Passage to read ▸
-- Opening Marker --
23. TechnoBunny - With the White Rabbit on vacation, the Queen gets a temporary robot replacement to do his work. The robot is so efficient that it looks as if the White Rabbit may be out of work permanently... until the Queen’s failure to follow directions causes a surprising malfunction.
24. Party-Pooped- The Mad Hatter is annoyed with the March Hare’s chronic tardiness to the tea party. The resulting quarrel splits up the friends, and, in a fit of pique, the Hare throws his own party at exactly the Hatter’s teatime. When Wonderland’s residents find this two-party system too tiring (and too filling), they resolve to get the Hatter and the Hare back together.
25. Up and Anthem - When the Wonderland national anthem is deemed un-singable, the Queen decrees an anthem-writing contest to choose a new one. The White Rabbit, who authored the original anthem, is sure his song is perfect and refuses to write a new anthem. But the competition makes him realize that his song could stand a little improvement, so he decides to “change his tune.”
26. Pretzelmania/The Missing Ring Mystery - It appears that the Rabbit has dropped the Queen’s diamond ring into the Hatter’s new pretzel machine…thereby baking it into one of the 100 pretzels. But which one? The Rabbit’s friends pig out on pretzels, hoping to find the ring before the Queen finds out about the whole silly mishap.
-- Closing Marker --
Input data ▸
-- Opening Marker --
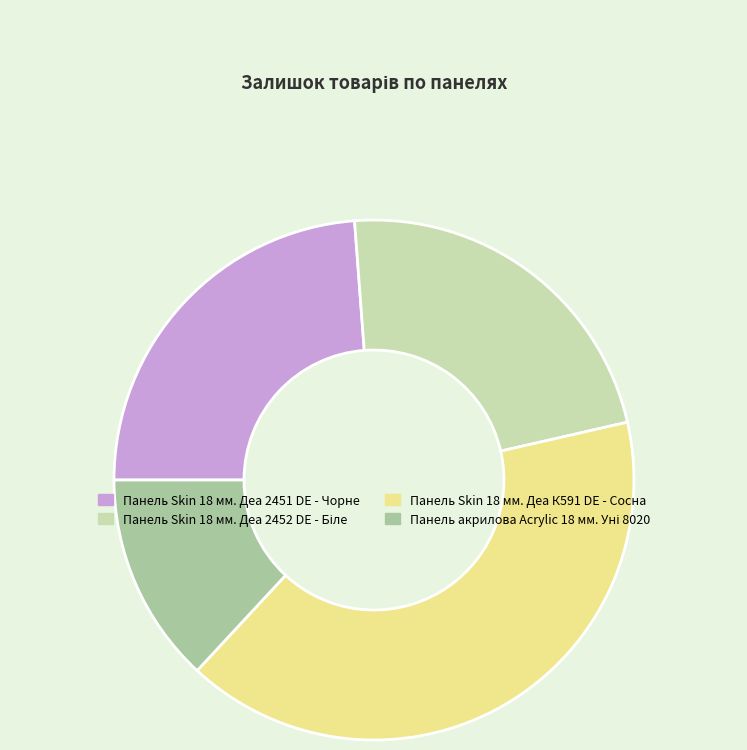

Is it true that Панель Skin 18 мм. Деа К591 DE - Сосна is 33% of the pie?

False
-- Closing Marker --
Actions to take ▸
(a) Quote the Wonderland episode summaries, everything from "24. Party-Pooped- The" down to "Hare back together.".
(b) Please continue the Wonderland episode summaries from where they stop.
The lines play no part in this work.

Activity answers ▸
(a)
24. Party-Pooped- The Mad Hatter is annoyed with the March Hare’s chronic tardiness to the tea party. The resulting quarrel splits up the friends, and, in a fit of pique, the Hare throws his own party at exactly the Hatter’s teatime. When Wonderland’s residents find this two-party system too tiring (and too filling), they resolve to get the Hatter and the Hare back together.

(b)
27. White Elephant Sale - At a royal garage sale, the Queen unloads a (real) white elephant. In the hands of its new owners, however, the useless item is recycled into a whirlpool bath, a barbecue, and, finally, a prized art deco lamp sought after by none other than the Queen.
28. Rip-Roaring Rabbit Tales/Rabbit Without a Cause - The White Rabbit, who has become convinced his life lacks excitement, imagines himself in a series of storybook adventures. But, when he narrowly averts disaster with the Queen’s flower-vase collection, he decides that sometimes it’s best when excitement is only found in the pages of a book.
29. Happy Boo Boo Day - The Queen tells the Rabbit she doesn’t want a birthday party this year, because her subjects always manage to goof it up. Despite the Queen’s wishes, Rabbit sets into motion plans for a surprise party, to prove that they can throw a successful party. Of course, the party gets goofed-up big time, but the Queen learns that “it’s the thought that counts.”
30. What Makes Rabbit Run - To prove how popular she is, the Queen decides to run for office in a Wonderland-wide election. She orders the reluctant White Rabbit to be her opponent, assuming it will just be for appearances. But the Rabbit’s popularity grows, and the Queen is forced to rethink her way of ruling Wonderland.
31. Friday the Umpteenth - When Alice tells the Hatter and Hare about the superstition that Friday the 13th is bad luck, she unknowingly sets off a Wonderland panic. Fear of bad luck keeps Wonderland’s residents from enjoying themselves, until they realize that good luck is sometimes a matter of perspective.
32. Pizza De Resistance - Disgusted with the quality of take-out pizza in Wonderland, the Queen dubs the White Rabbit “Royal Pizza Chef.” He doesn’t want the job, because it will force him to cook dinner on “pizza night,” his one night off. The resourceful bunny convinces the Queen to hold a contest instead and choose the Royal Pizza Chef from the entrants. Everyone's happy to participate-but in the end, the best pizza is made by none other than the Queen herself!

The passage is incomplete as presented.